## TASK INSTRUCTIONS
Where a line in the listing below contains the word "successfully", copy that line.

## MATERIAL PROVIDED
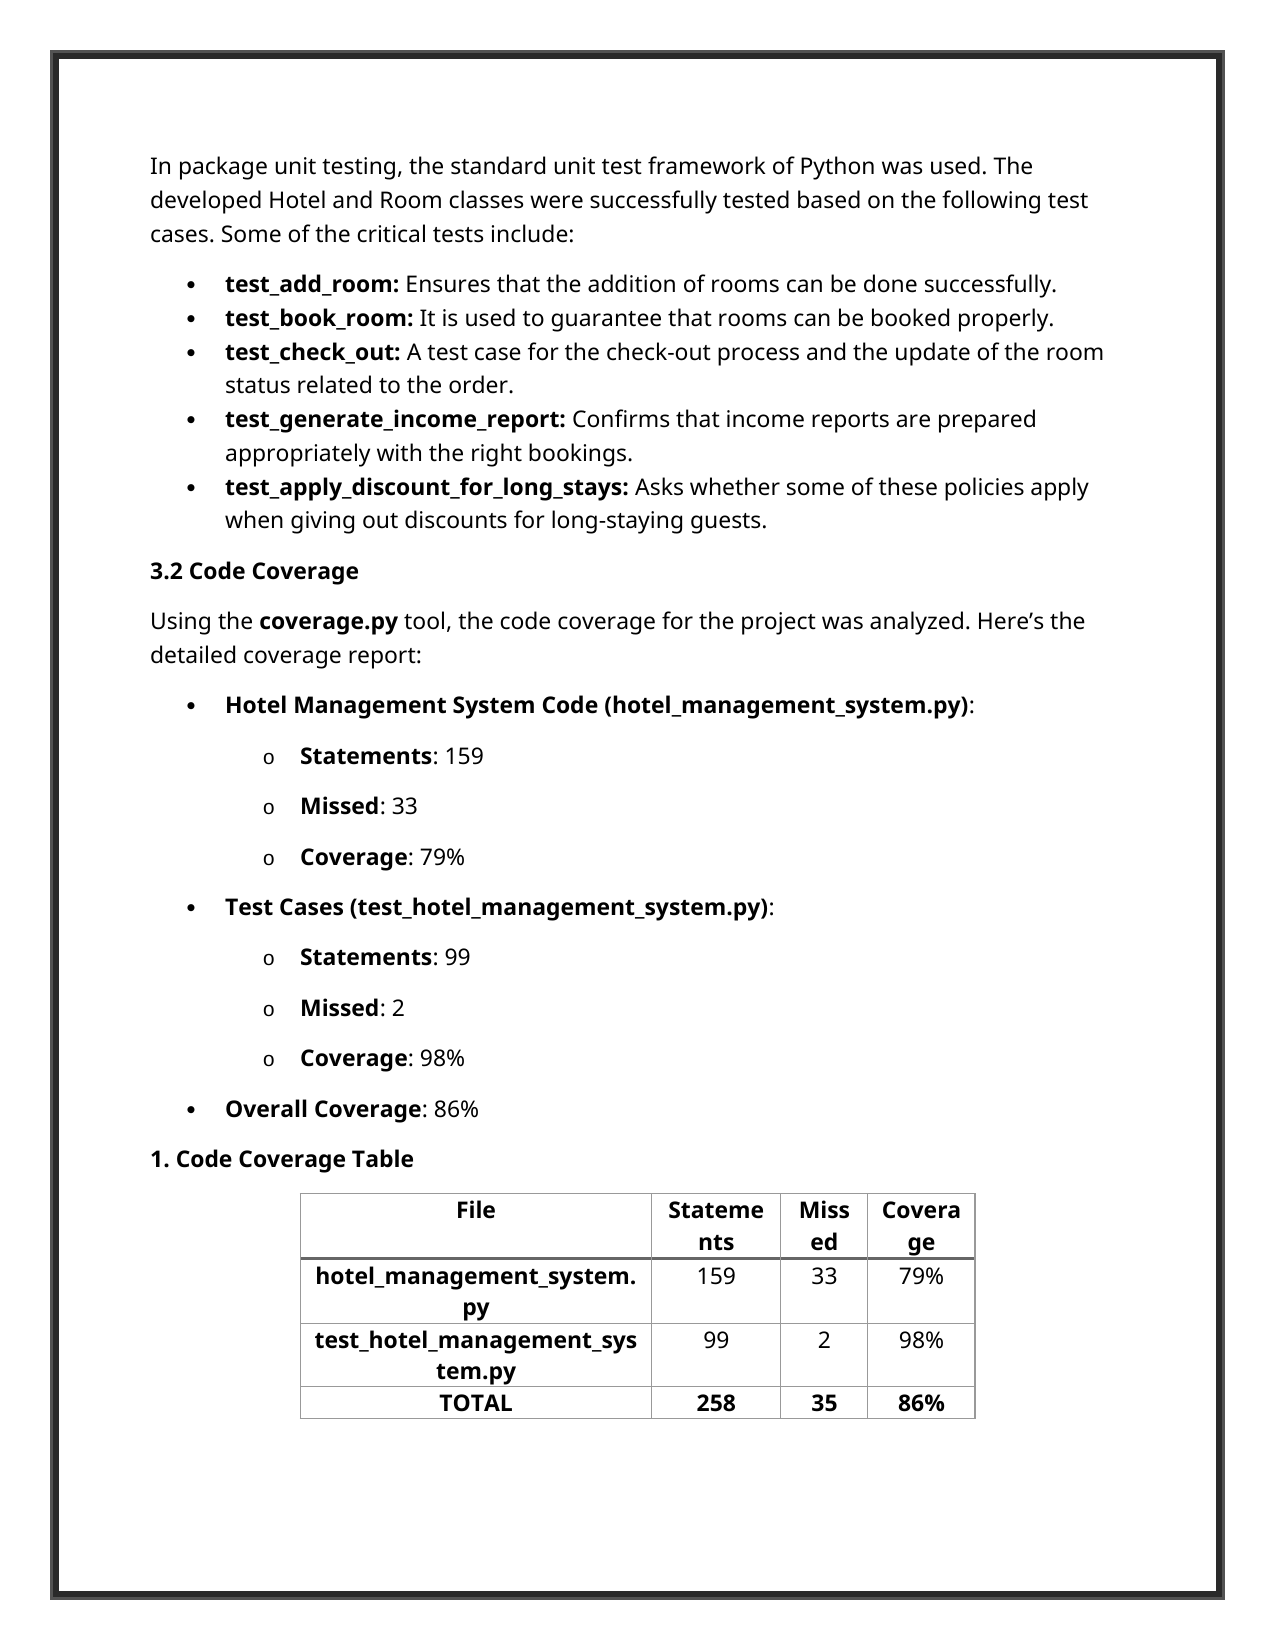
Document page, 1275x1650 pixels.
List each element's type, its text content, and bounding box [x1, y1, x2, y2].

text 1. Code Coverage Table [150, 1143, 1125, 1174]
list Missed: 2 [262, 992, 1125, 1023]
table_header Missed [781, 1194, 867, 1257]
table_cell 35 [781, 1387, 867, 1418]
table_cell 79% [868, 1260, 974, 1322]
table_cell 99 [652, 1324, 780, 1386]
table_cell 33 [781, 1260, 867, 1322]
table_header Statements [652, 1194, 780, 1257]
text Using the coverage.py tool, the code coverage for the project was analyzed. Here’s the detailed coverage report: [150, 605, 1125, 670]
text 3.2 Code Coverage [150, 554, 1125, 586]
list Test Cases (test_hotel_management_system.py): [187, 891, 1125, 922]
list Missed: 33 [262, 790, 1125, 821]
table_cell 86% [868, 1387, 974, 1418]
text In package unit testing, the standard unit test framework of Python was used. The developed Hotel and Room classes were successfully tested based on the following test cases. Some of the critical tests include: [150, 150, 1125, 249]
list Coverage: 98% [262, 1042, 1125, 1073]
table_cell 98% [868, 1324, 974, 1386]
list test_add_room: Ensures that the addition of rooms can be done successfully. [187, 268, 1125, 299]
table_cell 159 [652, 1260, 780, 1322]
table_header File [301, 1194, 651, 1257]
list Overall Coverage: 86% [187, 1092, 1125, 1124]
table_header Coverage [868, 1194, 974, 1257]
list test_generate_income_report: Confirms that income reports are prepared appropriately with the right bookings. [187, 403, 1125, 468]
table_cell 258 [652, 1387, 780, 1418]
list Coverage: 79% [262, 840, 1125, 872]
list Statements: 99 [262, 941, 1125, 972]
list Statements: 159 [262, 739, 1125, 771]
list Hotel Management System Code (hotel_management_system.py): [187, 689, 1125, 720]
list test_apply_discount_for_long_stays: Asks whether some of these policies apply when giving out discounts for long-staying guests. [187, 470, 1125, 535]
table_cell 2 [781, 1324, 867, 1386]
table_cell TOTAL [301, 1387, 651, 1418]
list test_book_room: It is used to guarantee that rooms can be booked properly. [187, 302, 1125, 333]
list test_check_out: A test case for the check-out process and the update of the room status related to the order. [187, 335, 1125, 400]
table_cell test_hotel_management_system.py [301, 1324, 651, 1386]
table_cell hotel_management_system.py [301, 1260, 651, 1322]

## SOLUTION
text In package unit testing, the standard unit test framework of Python was used. The developed Hotel and Room classes were successfully tested based on the following test cases. Some of the critical tests include: [150, 150, 1125, 249]
list test_add_room: Ensures that the addition of rooms can be done successfully. [187, 268, 1125, 299]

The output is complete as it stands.